Train VirusTaxo models

  • --data: Absolute or full path of fasta sequences used in VirusTaxo. NOTE: You can use your own sequences.

  • --data_metainfo: Absolute or full path of a csv file. The csv file carries meta information (filename and taxonomic ranks) about fasta sequences. Please see ./dataset/RNA/metadata.csv as an example. 1st, 2nd, 3rd, 4th and 5th columns in metadata denote Filename, Order, Family, Genus, Species respectively. NOTE: If you use your own sequences, please create the corresponding metadata file.

  • --model_dir: Absolute or full path where model will be saved. If the directory doesn't exist, it will be created.

  • Please specify k-mer lengh in the config.py file for train and test.

# Train DNA model. Please change the k-mer lengh to 21 in the `config.py` file.
python3 train.py \
  --data ./dataset/DNA/seq_data \
  --data_metainfo ./dataset/DNA/metadata.csv \
  --model_dir ./model/DNA

# Train RNA model. Please change the k-mer lengh to 17 in the `config.py` file.
python3 train.py \
  --data ./dataset/RNA/seq_data \
  --data_metainfo ./dataset/RNA/metadata.csv \
  --model_dir ./model/RNA

Predict order, family and genus using genome sequence

  • --input: Absolute or full path of a query sequence in fasta format (Sequences should be in 5’ to 3’ orientation).
  • --model_dir: Absolute or full path of a pretrained model.
# Predict taxonomy of DNA viruses. Please change the k-mer lengh to 21 in the `config.py` file.
python3 predict.py --input ./dataset/DNA/test_sequence.fasta \
  --model_dir ./model/DNA/

# Predict taxonomy of RNA viruses. Please change the k-mer lengh to 17 in the `config.py` file.
python3 predict.py --input ./dataset/RNA/test_sequence.fasta \
  --model_dir ./model/RNA/

Traning and testing methods (Used in publication)

We randomly selected one species genome from each genus for testing the DNA and RNA models of VirusTaxo.
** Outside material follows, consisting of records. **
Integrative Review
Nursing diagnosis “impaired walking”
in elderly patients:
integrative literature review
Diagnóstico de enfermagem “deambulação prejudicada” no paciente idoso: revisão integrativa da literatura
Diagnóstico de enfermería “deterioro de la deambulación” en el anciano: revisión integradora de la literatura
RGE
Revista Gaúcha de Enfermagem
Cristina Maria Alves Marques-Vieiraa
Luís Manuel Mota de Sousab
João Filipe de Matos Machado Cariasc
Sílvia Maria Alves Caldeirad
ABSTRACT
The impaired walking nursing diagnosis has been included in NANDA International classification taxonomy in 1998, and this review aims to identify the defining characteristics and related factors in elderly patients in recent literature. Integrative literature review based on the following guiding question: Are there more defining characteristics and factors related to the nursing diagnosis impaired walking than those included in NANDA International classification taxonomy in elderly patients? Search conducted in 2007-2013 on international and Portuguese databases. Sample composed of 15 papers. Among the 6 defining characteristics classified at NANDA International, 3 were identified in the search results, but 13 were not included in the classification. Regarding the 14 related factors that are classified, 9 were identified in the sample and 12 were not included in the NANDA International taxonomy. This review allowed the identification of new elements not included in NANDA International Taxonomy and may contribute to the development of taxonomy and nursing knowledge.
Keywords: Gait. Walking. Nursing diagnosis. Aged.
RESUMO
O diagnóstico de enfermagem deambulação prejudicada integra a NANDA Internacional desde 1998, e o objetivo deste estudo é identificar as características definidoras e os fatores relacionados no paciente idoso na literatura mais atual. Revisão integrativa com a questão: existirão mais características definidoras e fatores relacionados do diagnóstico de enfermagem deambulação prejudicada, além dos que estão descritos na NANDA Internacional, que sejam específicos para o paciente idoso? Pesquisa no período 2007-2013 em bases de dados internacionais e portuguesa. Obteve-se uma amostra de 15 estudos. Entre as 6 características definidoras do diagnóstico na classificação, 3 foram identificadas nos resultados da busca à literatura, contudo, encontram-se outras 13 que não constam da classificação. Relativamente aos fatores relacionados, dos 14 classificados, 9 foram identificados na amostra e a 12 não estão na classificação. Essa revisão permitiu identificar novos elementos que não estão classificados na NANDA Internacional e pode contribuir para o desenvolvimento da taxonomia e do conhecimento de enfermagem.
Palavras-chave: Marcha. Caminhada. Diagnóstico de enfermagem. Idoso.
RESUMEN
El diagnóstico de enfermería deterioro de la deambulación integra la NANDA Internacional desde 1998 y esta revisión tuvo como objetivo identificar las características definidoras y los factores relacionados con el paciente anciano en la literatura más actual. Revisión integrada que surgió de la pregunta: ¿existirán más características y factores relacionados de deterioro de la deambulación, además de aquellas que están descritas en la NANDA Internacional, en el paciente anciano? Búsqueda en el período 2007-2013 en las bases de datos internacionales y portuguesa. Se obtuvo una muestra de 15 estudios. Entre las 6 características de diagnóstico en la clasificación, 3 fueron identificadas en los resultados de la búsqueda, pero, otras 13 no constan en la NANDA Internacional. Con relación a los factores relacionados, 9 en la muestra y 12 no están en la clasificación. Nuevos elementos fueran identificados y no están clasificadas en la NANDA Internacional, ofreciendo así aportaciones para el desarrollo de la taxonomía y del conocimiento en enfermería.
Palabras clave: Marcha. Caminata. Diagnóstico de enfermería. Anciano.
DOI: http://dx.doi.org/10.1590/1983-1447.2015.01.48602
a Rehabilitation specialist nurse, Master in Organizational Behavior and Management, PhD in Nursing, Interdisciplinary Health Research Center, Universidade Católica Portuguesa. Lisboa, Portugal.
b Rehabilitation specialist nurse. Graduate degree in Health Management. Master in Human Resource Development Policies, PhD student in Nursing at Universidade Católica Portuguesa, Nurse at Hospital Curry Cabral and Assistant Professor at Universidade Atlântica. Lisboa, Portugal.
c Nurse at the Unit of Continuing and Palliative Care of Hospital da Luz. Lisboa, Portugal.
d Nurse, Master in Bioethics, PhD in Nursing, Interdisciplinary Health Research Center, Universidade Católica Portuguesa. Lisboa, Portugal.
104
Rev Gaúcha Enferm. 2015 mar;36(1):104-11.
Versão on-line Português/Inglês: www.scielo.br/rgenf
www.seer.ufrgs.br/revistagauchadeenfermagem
The trainging datasets do not contain testing genomes. For details see the cited paper below.

Train

# Train DNA model
python3 train.py \
  --data ./dataset/DNA/seq_data \
  --data_metainfo ./dataset/DNA/train.csv \
  --model_dir ./model/DNA

# Train RNA model
python3 train.py \
  --data ./dataset/RNA/seq_data \
  --data_metainfo ./dataset/RNA/train.csv \
  --model_dir ./model/RNA

Test

  • Testing single fasta file
# Test DNA model
python3 test.py \
  --type single \
  --input ./dataset/DNA/test_sequence.fasta \
  --model_dir ./model/DNA

# Test RNA model
python3 test.py \
  --type single \
  --input ./dataset/RNA/test_sequence.fasta \
  --model_dir ./model/RNA

  • Testing multiple fasta file
# Test DNA model
python3 test.py \
  --type batch \
  --data ./dataset/DNA/seq_data \
  --data_metainfo ./dataset/DNA/test.csv \
  --model_dir ./model/DNA \
  --output ./predict/DNA

# Test RNA model
python3 test.py \
  --type batch \
  --data ./dataset/RNA/seq_data \
  --data_metainfo ./dataset/RNA/test.csv \
  --model_dir ./model/RNA \
  --output ./predict/RNA

Citation

Rajan Saha Raju, Abdullah Al Nahid, Preonath Chondrow Dev, Rashedul Islam. VirusTaxo: Taxonomic classification of viruses from the genome sequence using k-mer enrichment . Genomics, Volume 114, Issue 4, July 2022.